Il cervello enterico e quello cranico sono connessi dal nervo vago, svolgono quindi una collaborazione continua e gli organi addominali oltre a provvedere alle funzioni vitali, ( ricerca del cibo, elaborazione degli alimenti) producono sostanze psicoattive come la serotonina, gli oppiacei ed antidolorifici, che influenzano gli stati d’animo. Il “cervello di sotto” è in grado di sentire le ansie, le emozioni e di amalgamarle con quelle già memorizzate nell’ inconscio in precedenza, il “cervello di sopra”, nella testa, raccoglie tutti i dati, li elabora suscitando le emozioni, ma è la pancia che dà la sua “versione” e imposta il profilo emotivo sul quale vanno ad impiantarsi le attività del cervello superiore: esso è la sede della coscienza ma che decide è la pancia. Le tecniche respiratorie profonde favoriscono il rilassamento di ambedue i cervelli, ci permettono di allungare i tempi di inspirazione ed espirazione e garantiscono così un maggior apporto di ossigeno a tutti i tessuti, l’ansia, lo stress e le emozioni si placano, in particolar modo la respirazione addominale è rilassante e migliora la consapevolezza del corpo rendendo più fluente la circolazione del sangue nei vasi venosi e arteriosi, quietando l’iperattività nel “cervello di sotto”.
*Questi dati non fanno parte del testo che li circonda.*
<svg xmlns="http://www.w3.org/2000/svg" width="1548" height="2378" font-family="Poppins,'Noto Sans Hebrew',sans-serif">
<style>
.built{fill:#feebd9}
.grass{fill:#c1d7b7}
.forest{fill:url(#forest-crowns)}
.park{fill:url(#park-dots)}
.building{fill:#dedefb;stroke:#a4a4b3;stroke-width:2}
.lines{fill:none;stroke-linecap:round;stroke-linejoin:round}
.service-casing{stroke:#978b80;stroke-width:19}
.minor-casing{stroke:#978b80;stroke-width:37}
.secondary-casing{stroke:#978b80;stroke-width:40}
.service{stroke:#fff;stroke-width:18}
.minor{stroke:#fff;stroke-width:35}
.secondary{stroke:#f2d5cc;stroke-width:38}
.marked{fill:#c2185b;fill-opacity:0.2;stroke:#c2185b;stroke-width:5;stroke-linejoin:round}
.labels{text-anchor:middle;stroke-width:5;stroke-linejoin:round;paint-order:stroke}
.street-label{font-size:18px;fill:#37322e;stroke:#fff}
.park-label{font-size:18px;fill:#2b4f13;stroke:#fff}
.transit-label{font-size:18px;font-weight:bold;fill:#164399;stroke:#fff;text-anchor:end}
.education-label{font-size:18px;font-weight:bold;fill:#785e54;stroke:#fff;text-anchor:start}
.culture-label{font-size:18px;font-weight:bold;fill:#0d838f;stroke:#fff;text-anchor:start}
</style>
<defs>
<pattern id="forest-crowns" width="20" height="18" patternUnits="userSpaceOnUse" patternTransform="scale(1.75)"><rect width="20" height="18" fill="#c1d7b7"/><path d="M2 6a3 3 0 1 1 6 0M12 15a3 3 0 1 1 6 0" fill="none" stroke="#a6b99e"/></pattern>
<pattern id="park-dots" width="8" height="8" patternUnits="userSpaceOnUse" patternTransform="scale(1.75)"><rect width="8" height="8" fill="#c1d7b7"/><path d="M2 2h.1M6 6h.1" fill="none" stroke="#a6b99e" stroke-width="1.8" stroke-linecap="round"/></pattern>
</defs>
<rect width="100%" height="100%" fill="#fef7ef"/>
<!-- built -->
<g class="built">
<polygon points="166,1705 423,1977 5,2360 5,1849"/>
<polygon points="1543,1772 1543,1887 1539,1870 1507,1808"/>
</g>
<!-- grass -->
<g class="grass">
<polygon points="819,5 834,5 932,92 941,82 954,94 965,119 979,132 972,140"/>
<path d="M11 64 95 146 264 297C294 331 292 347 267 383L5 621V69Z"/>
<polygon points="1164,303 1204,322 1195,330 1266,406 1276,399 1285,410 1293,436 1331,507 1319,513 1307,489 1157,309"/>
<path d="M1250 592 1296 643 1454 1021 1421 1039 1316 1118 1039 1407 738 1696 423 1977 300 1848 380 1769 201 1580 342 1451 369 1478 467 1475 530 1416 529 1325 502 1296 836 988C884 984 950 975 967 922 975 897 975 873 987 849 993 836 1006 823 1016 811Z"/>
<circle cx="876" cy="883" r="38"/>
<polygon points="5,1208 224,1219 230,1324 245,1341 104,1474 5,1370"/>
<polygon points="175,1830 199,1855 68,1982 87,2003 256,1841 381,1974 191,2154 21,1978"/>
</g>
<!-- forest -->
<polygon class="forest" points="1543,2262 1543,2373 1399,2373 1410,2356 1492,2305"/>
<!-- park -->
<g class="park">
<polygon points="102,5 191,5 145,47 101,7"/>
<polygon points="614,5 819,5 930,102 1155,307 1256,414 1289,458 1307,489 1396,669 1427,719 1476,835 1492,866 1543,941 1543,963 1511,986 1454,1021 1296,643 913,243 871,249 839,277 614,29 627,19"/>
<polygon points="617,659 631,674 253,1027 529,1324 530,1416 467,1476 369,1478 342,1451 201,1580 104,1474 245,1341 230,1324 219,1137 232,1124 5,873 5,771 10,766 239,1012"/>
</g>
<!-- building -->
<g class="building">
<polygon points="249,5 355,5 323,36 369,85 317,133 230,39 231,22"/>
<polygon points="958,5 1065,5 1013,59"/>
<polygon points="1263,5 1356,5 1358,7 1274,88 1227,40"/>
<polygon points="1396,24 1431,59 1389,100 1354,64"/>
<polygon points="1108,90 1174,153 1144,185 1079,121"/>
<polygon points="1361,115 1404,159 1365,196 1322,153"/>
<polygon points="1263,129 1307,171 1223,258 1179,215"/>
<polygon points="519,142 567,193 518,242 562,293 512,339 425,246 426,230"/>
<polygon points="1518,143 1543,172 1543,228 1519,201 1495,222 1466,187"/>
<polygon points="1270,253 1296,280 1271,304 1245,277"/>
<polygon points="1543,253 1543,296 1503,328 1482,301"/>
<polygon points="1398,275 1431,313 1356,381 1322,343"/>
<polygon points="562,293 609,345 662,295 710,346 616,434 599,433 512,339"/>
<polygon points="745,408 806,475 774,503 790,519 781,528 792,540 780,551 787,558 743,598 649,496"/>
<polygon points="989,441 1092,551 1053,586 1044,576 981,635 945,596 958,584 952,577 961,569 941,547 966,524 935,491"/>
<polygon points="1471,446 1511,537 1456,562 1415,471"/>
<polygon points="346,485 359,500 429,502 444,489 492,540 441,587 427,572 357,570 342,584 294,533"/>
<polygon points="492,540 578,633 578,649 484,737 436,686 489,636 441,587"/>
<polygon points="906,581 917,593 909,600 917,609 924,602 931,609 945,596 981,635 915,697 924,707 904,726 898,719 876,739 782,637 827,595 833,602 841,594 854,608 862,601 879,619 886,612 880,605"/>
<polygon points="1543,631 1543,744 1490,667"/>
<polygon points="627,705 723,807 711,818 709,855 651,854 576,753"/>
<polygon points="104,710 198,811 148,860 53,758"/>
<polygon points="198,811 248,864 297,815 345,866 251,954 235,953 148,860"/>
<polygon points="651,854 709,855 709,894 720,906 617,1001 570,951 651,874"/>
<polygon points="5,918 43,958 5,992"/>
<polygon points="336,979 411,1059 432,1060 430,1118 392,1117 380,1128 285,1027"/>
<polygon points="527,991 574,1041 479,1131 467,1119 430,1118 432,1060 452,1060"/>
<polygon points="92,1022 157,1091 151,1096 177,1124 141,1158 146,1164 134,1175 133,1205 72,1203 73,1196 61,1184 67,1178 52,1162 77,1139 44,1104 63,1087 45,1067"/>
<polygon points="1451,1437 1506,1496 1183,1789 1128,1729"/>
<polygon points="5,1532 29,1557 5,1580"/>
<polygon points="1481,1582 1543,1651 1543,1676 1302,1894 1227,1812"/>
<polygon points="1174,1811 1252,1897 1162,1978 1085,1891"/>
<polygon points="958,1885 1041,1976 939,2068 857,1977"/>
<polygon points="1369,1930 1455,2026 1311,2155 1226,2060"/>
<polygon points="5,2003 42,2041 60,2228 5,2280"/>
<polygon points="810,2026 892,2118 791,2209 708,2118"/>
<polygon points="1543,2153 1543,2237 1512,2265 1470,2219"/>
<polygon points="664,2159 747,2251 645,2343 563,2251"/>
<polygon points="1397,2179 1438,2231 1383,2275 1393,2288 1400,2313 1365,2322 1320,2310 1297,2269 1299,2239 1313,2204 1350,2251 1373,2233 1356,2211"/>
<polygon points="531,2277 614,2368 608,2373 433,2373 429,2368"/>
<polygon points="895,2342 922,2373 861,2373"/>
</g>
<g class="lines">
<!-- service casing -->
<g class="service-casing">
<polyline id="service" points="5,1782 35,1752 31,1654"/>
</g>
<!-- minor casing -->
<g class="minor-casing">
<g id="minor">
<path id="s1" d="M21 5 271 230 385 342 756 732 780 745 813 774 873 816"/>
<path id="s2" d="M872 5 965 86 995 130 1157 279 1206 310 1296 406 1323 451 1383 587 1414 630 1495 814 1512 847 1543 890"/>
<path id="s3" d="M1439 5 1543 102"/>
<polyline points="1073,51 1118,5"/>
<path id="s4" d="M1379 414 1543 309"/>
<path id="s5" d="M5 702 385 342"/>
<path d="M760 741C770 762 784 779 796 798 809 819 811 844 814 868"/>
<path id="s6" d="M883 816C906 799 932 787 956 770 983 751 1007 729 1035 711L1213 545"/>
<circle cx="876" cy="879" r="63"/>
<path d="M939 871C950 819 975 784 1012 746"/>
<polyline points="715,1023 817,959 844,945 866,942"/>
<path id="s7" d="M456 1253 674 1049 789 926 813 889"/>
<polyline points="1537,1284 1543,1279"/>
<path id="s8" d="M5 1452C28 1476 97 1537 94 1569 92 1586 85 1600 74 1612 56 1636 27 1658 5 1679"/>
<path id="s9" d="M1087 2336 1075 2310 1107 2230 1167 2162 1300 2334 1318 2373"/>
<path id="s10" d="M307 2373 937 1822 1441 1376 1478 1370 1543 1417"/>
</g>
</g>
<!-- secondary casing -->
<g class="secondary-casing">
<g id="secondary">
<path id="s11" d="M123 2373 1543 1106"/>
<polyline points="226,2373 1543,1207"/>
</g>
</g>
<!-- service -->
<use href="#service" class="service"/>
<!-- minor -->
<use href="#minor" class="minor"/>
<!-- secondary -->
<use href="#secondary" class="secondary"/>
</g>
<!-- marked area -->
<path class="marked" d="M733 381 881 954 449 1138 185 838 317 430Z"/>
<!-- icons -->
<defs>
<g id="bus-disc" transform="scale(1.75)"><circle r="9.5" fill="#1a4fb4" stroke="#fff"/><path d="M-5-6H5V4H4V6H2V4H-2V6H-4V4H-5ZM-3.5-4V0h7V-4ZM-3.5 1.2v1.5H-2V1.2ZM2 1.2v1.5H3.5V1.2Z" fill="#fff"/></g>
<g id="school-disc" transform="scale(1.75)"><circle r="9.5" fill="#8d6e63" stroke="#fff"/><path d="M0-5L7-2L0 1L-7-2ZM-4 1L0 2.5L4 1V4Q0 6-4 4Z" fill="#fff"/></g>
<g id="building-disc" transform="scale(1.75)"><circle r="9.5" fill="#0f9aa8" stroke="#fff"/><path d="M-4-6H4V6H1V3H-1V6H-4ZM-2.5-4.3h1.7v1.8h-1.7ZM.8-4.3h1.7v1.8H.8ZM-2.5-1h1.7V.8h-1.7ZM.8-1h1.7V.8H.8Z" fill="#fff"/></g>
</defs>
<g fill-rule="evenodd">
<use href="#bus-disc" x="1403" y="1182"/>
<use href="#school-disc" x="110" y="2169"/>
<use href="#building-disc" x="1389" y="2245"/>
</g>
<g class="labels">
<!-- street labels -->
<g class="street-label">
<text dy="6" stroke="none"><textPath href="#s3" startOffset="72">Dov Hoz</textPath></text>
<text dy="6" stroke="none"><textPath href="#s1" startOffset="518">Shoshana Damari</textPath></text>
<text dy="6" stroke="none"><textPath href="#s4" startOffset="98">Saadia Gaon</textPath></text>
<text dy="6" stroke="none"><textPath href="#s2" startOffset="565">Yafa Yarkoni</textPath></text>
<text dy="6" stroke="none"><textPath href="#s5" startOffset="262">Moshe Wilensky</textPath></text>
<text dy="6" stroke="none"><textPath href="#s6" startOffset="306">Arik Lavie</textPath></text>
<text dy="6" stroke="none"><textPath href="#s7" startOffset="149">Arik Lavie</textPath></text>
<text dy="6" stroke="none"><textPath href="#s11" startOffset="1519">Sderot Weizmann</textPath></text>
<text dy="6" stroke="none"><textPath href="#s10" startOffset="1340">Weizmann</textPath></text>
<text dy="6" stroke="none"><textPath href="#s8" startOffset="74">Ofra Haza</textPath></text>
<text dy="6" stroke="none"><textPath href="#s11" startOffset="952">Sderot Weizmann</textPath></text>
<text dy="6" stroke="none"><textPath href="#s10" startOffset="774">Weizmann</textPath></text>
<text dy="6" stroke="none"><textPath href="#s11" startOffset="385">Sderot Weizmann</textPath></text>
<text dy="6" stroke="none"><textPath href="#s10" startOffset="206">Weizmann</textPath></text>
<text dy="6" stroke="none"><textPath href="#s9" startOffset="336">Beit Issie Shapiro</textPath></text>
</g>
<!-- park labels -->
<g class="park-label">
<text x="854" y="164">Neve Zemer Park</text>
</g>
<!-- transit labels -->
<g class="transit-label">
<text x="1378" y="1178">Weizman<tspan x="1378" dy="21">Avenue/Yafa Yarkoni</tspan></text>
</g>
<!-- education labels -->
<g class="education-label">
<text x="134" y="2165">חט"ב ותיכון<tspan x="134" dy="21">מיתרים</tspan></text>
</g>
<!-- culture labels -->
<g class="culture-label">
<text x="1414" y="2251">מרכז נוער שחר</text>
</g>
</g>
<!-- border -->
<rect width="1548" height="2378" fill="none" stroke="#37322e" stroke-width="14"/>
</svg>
Il recitare mantra e preghiere non solo quieta ambedue i cervelli ma fisiologicamente porta rallentamento e armonizzazione del flusso respiratorio, il respiro diviene più ritmico e profondo e sincronizza i ritmi cardiovascolari. La recita del rosario o del mala (il rosario fu introdotto in Europa dai crociati, che lo presero dagli Arabi, i quali – a loro volta – lo avevano avuto dai monaci Tibetani e dai maestri yoga Indiani, quindi caratteristiche ed effetti similari dei mantra e del rosario non sono una semplice coincidenza) affina il respiro e cresce la frequenza del suono che viene percepito non più dall’orecchio, che all’elevarsi della frequenza non percepisce più, ma dal subconscio che viene informato e registra una nuova armonia psicofisica e si espande ad attingere ad antiche memorie della coscienza.